The Three Cs of Long-Term Sustainability
Because real assets are built for long lifecycles over 15 to 35 years, long-term sustainability was critical. Chordia emphasised evaluating climate resilience and social risk, arguing that economic returns must be assessed alongside these factors.
1. Cash Flow: The predictability of the revenue stream.
2. Contract: Long-term visibility of the contract or concession.
3. Counterparty: The creditworthiness of the entity, often government bodies paying the income.

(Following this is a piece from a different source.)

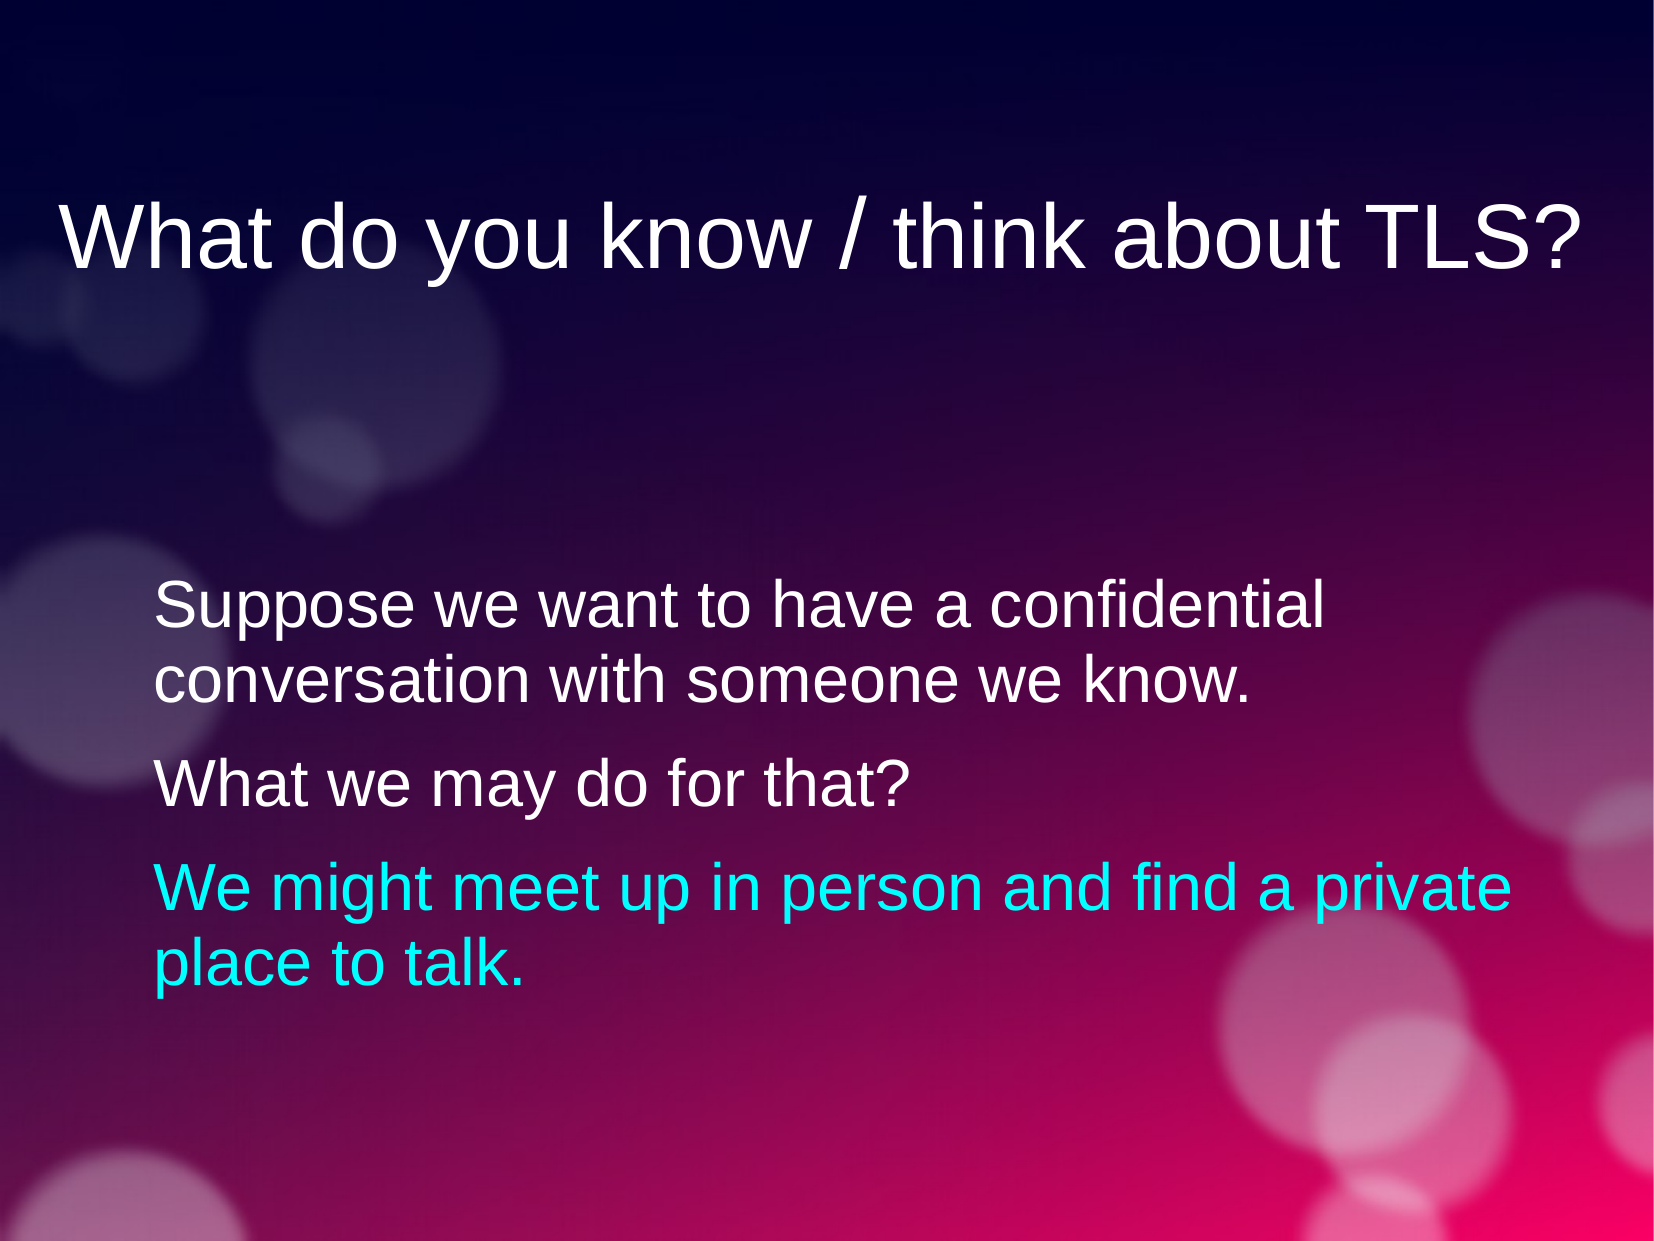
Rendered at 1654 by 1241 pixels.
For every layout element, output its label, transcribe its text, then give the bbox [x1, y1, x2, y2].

picture [0, 0, 1654, 1241]
list Suppose we want to have a confidential conversation with someone we know. What we may do for that? We might meet up in person and find a private place to talk. [82, 566, 1571, 1010]
title What do you know / think about TLS? [59, 129, 1595, 338]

Investing in climate-linked assets, such as renewable power or green buildings, reduced overall risk, which was why sustainability-linked bonds often have lower pricing.
Driving India’s Service Economy and GCC Growth
India's economy, which is 60–65% service-sector based, followed a trajectory similar to the US post-1987. India benefits from having the world’s second-largest annual output of STEM graduates and the largest pool of English-speaking STEM graduates. This talent drove the growth of Global Capability Centers (GCCs), shifting India’s role from low-cost BPO work to high-quality development centres. This GCC growth is currently concentrated in six major cities: Mumbai, Delhi NCR (Gurgaon), Pune, Chennai, Bengaluru, and Hyderabad, primarily because of the established ecosystem and universities.
Subahoo Chordia’s PPPT Framework
Reflecting on his career path from a chartered accountant in Jaipur to a finance expert, Chordia credited luck and continuous learning. He managed his business using the internal PPPT framework:
1. Planning: Took extensive time (2–3 years) to understand the landscape before launching a business.
2. People: Assembled a strong team, often hired from global institutions like Black Stone and Macquarie.
3. Processes: Established efficient workflows and checker systems.
4. Technology: Focused heavily on digitisation, such as using bespoke software to digitise highways and monitoring solar plant performance minute-by-minute.
Chordia noted that high-stress sectors like finance require managing the fear of the unknown. In the predictable real assets business, this is achieved through automated dashboards providing constant information flow and by relying on the team to divide the total stress. A key rule for managing stress is to avoid impatient or impulsive decisions, prioritising effective planning for potential emergencies.Real assets offer stability and are ideal for retirement investment, marking them as the "right" asset class for long-term financial security.